***** DATA PROVIDED *****

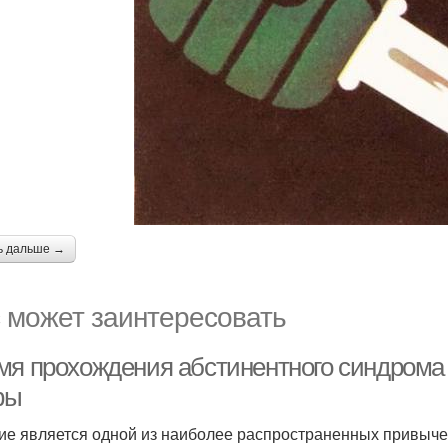
ь дальше →
 может заинтересовать
мя прохождения абстинентного синдрома п
фы
ие является одной из наиболее распространенных привычек 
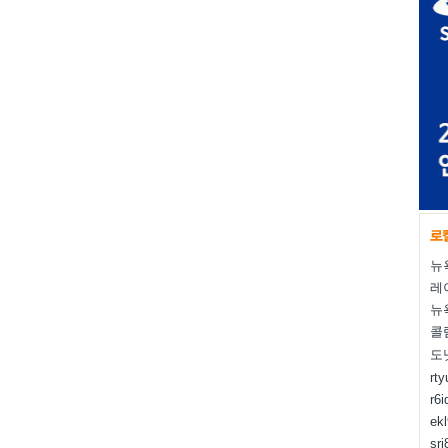
뉴
레
뉴
콜
도
rt
r6i
ek
sr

*****

=== TASK ===
The records above are to be reproduced exactly; the pictures are to be left out.

=== RESPONSE BELOW ===
ь дальше →
 может заинтересовать
мя прохождения абстинентного синдрома п
фы
ие является одной из наиболее распространенных привычек 
뉴
레
뉴
콜
도
rt
r6i
ek
sr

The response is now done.